My Dear Friend, I have hesitated to send this letter, because sends you such letters. But I seem to have no other choice.
Because, of course, the situation haunts me. I already sent one of the circulars about Mr. Grierson to two Los Angeles friends, and to Mrs. Edward MacDowell, whom I hoped would arrange a benefit dinner for Mr. Grierson. And they may do so, I still hope. And now I am sending you a copy of this letter, the original of which goes to you, to the Author’s League, who may be able to do something. And I am sending him something small directly, as I thought to do, and hesitated to do, until this letter came.

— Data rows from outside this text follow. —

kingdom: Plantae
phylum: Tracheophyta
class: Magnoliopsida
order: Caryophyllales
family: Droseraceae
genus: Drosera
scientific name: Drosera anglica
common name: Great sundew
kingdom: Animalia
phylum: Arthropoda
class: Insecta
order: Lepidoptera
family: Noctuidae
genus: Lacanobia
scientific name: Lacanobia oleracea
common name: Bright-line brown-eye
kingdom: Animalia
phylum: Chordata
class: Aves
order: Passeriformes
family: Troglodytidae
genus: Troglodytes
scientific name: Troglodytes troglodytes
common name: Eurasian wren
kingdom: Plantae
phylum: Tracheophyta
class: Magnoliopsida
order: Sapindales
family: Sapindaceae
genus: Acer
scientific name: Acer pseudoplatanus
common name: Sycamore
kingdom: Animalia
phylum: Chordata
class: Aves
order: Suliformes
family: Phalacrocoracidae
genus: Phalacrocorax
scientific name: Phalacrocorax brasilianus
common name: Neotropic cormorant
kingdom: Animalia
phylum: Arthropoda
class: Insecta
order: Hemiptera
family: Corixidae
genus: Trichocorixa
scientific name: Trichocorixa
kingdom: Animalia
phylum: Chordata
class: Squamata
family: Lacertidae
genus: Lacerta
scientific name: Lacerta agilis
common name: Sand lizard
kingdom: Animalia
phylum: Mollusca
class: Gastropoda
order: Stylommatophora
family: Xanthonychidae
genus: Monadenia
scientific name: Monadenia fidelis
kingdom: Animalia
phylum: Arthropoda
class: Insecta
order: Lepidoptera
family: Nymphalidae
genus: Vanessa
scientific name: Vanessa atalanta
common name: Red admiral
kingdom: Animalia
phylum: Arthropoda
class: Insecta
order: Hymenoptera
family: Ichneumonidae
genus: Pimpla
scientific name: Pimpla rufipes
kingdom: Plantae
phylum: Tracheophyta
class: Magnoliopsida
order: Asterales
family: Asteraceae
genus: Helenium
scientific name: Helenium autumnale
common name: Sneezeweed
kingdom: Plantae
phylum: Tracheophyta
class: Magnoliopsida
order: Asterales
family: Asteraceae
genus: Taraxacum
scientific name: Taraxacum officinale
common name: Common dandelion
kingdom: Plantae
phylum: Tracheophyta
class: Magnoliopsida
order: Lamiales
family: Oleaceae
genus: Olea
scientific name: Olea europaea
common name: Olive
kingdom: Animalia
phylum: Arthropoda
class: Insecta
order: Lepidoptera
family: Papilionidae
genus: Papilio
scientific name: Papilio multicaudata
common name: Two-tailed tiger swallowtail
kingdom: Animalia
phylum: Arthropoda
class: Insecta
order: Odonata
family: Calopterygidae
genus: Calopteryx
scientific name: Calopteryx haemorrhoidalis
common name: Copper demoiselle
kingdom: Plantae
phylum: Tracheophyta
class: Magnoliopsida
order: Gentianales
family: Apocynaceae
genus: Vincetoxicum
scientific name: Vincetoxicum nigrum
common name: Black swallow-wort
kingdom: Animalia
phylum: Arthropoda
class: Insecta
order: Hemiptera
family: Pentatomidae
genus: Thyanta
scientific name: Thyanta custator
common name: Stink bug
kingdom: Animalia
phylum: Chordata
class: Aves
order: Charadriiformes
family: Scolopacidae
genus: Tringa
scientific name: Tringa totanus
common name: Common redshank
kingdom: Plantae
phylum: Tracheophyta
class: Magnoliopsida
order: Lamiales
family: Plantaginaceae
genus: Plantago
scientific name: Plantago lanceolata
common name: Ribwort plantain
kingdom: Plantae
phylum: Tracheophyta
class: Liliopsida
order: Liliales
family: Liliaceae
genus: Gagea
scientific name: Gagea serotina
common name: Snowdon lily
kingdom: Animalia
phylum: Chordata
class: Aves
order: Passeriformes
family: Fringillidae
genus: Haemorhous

But what I am thinking boldly is this: Whether whatever else I am able to collect might be sent to you in return for a corner in the hotel, for Mr. Grierson and Mr. Waldemar Tonner, who acts as a kind of good-angel-without-money to him, and has for years been with him. One room and the food—but most of all the Inn to roam in, and the piano to give what he has to give to whomever knows and loves—well of course this is like asking for heaven, until I know what I can get together. But will you take the chance? Let me send you all that I can assemble, and gamble with me on the outcome?
She continued in the letter telling more of Grierson’s exploits and his writing ability as well as informing him of the check to take care of his most immediate needs.
The dinner and concert was arranged for May 29th, shortly after her letter went out. Thirty people were invited for a recital from the great and mystical Francis Grierson. He spent the evening playing his piano and talking to his guests about his experiences in Europe. What happened next is best described in a letter from Tonner to Gale.
He turned to the instrument and announced that next and last piece of the evening would be and Oriental improvisation, Egyptian in character.
The piece was long, and when it seemed to be finished he sat perfectly still as if resting after the ordeal of this tremendous composition. He often did that, but it lasted too long and I went up to him—he was gone!
His head was only slightly bent forward, as usual in playing, and his hands rested on the keys of the last chord he had touched.
There had not been the slightest warning. He had seemed to be in usual health (he always had some indigestion), he had eaten well to gain strength for the evening, and he had been smiling and laughing with the company even a few moments before he passed away.
Zona Gale, upon hearing of Grierson’s passing, wrote Tonner and confessed that she thought daily how she had a hand in his death in urging the concert to happen. Gale and Miller will continue a friendship until his death in 1935. In 1938, Gale will publish Frank Miller of Mission Inn and will pass late that same year.